Heße, der in der Deutschen Bischofskonferenz für das Thema Migration zuständig ist, sagte, Folge eines Stopps des Nachzugs werde sein, dass Bürgerkriegsflüchtlinge auf längere Zeit getrennt von ihren engsten Familienmitgliedern leben müssten. "Dies ist in ethischer Hinsicht überaus fragwürdig und wirkt sich auch negativ auf die Integration aus", sagte er. Das Grundgesetz stelle die Familie unter den besonderen Schutz der staatlichen Ordnung. Dieses Versprechen müsse auch für schutzsuchende Familien gelten, sagte der Hamburger Bischof.
Das Bundeskabinett soll am Mittwoch einen Gesetzentwurf von Bundesinnenminister Alexander Dobrindt (CSU) beraten, der den Familiennachzug für subsidiär Geschützte für zwei Jahre aussetzen soll. So haben es Union und SPD in ihrem Koalitionsvertrag vereinbart. Subsidiären Schutz erhalten Flüchtlinge, wenn sie keine individuelle Verfolgung nachweisen können, ihnen aber dennoch Gefahr für Leib und Leben im Heimatland droht, etwa wegen eines Krieges.

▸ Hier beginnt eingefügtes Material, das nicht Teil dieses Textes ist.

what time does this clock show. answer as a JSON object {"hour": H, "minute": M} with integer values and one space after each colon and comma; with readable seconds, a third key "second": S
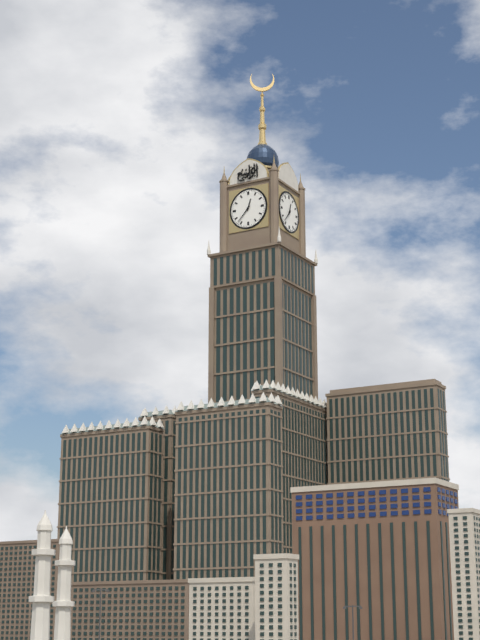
{"hour": 12, "minute": 37}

Kinder aus Krisengebieten können nicht mehr zu ihren Eltern
Die Aussetzung des Familiennachzugs ist für die neue Bundesregierung eine Maßnahme zur Reduzierung der Fluchtzuwanderung nach Deutschland. Subsidiär Schutzberechtigte haben anders als Flüchtlinge mit einem anderen Status seit 2016 kein Recht mehr auf das Nachholen der engsten Angehörigen. 2018 wurde für sie ein auf 12.000 Plätze pro Jahr begrenztes Kontingent für den Familiennachzug eingerichtet. Mehrheitlich konnten damit Kinder aus Krisengebieten zu ihren Eltern nach Deutschland kommen.

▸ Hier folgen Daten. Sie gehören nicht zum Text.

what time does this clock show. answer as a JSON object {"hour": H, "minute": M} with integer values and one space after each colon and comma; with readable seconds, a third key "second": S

Auch bei Nichtregierungsorganisationen stößt das Vorhaben von Dobrindt auf Kritik. Sichere Fluchtwege würden damit geschlossen, erklärte Tareq Alaows von Pro Asyl am Dienstag. "Es ist eine Katastrophe für die betroffenen Familien", sagte er. Nach der Beratung im Kabinett muss der Bundestag über das Gesetz beraten und darüber abstimmen.
(om/epd)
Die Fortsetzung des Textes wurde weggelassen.